> Selected excerpt:
'''

- What Democracy Looks Like – Protecting Voting Rights in the US during the Covid-19 Pandemic2.07 MB
On the afternoon of March 20, 2020, James Nelson, a Black, 66-year-old longtime resident of Milwaukee, Wisconsin, went to the Midtown Center and voted early in person for the presidential primary that was taking place a couple of weeks later. “I always vote early but this year my decision was for health reasons,” Nelson said. He did not want to risk contracting Covid-19 at his polling place on election day.
His fears were well-founded. According to state data analyzed by the Associated Press, in March about half of Wisconsin’s confirmed cases of Covid-19—411 out of 842—were in Milwaukee. At the time, all eight people who had died of complications from the virus in Milwaukee County were Black.
On the state’s primary election day, April 7, Nelson, who has a long history of activism in his northside community, was curious about how it was going, so he took a long walk to the polling station to watch from afar. He told Human Rights Watch he was shocked by the long lines and the crowds. “There were old folks waiting. Some in walkers. People who looked like they were in their eighties, bent over and could barely walk,” he said. “We have to do better.”

'''

> To do:
a. In the voting rights excerpt, how many of Wisconsin's 842 confirmed Covid-19 cases in March were in Milwaukee?
b. Please rewrite the voting rights excerpt between "His fears were" and "County were Black.", inclusive, replacing "Associated Press" with "Reuters".

> Data for review:
'''

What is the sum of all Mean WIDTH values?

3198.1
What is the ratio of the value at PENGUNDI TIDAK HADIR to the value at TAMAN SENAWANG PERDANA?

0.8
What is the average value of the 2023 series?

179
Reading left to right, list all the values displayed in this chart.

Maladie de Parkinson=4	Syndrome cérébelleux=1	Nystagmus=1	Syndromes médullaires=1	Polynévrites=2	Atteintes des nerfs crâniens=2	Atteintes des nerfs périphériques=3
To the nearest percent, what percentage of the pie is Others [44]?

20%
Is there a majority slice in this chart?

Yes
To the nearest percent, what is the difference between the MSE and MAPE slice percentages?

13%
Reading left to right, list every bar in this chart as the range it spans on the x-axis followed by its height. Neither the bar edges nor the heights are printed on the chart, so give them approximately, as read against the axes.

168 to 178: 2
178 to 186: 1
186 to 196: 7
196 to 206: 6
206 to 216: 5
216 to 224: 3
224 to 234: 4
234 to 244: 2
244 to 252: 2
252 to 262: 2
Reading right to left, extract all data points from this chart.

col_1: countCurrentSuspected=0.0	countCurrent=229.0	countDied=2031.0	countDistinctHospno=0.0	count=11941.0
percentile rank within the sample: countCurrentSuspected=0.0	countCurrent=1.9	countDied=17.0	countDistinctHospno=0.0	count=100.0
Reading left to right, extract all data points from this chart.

'''

> Outputs for the tasks:
a. 411

b.
His fears were well-founded. According to state data analyzed by the Reuters, in March about half of Wisconsin’s confirmed cases of Covid-19—411 out of 842—were in Milwaukee. At the time, all eight people who had died of complications from the virus in Milwaukee County were Black.